● Exercise objective:
Below are some records; quote exactly the lines from the one that contains "Right to the" through the one that contains "order to store", inclusive, and no others.

━━━ Information given ━━━

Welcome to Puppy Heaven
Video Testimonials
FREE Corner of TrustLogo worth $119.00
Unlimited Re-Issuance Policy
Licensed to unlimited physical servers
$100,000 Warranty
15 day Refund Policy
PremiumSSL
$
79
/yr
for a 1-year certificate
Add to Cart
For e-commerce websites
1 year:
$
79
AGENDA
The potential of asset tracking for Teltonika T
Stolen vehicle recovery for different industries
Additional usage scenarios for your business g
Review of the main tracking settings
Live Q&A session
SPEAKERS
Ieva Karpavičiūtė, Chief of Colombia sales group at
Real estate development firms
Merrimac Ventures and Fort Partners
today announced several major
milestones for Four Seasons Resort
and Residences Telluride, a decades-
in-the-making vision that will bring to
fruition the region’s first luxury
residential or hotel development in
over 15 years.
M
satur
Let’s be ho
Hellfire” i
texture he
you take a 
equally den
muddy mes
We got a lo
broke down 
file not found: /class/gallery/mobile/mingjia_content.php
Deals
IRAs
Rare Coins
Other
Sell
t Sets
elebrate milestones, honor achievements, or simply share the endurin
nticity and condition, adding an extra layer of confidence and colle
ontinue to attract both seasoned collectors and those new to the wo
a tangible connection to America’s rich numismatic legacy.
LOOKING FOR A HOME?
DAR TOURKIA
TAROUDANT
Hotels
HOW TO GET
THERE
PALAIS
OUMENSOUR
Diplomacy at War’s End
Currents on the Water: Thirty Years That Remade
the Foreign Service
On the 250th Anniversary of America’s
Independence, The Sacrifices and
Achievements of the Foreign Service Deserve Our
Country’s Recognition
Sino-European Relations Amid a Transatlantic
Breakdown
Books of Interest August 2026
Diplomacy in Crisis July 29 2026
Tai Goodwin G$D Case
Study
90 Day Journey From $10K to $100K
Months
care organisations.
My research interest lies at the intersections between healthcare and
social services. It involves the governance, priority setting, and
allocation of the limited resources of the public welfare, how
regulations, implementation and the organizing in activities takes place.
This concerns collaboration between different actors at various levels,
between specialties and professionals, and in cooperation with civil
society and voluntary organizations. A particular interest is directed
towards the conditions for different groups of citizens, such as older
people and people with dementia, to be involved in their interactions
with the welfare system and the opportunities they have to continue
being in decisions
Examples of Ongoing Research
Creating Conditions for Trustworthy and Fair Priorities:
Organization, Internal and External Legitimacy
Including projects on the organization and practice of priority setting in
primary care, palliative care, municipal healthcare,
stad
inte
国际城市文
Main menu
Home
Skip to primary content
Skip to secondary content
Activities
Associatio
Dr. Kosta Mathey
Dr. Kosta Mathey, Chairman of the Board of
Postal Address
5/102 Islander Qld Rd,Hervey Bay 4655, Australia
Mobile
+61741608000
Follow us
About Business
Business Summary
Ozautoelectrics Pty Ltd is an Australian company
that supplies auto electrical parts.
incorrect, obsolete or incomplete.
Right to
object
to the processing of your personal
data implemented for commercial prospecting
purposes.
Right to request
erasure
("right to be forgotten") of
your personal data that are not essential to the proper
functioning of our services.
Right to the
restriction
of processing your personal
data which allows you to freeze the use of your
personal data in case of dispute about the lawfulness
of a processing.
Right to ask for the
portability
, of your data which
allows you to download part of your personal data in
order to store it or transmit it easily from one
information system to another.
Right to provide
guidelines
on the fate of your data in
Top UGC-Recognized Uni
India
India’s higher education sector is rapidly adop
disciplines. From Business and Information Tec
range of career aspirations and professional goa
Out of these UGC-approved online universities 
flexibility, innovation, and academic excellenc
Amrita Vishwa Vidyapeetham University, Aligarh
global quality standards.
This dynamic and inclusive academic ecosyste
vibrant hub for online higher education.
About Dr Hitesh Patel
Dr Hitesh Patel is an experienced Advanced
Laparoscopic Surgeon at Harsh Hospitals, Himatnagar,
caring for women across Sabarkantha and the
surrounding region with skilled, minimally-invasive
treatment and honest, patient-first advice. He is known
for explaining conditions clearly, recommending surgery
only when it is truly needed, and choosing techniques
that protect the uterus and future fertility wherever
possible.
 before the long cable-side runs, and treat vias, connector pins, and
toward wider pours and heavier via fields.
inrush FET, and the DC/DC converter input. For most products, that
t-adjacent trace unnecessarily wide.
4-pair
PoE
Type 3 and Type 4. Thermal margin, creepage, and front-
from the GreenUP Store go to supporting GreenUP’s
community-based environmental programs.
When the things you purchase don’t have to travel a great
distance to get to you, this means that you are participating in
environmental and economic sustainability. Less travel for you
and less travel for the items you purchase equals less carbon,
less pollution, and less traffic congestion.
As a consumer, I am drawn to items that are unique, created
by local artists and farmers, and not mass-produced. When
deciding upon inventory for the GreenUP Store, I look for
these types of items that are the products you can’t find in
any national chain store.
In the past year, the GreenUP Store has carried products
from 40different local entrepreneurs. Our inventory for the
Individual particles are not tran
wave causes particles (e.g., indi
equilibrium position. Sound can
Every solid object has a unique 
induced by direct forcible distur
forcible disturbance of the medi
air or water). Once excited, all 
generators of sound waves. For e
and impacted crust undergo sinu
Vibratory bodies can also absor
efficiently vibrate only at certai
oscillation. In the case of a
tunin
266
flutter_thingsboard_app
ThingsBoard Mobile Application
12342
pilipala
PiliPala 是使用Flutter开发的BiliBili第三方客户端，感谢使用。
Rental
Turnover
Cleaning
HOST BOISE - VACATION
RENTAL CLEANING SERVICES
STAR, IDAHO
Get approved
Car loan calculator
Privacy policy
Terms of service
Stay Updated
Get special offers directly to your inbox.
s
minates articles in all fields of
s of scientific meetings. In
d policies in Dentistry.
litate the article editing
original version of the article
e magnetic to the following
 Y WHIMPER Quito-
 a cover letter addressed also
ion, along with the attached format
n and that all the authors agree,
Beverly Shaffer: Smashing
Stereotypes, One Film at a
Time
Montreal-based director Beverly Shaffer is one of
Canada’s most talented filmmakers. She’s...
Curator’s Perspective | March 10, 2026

━━━

● Result below:
Right to the
restriction
of processing your personal
data which allows you to freeze the use of your
personal data in case of dispute about the lawfulness
of a processing.
Right to ask for the
portability
, of your data which
allows you to download part of your personal data in
order to store it or transmit it easily from one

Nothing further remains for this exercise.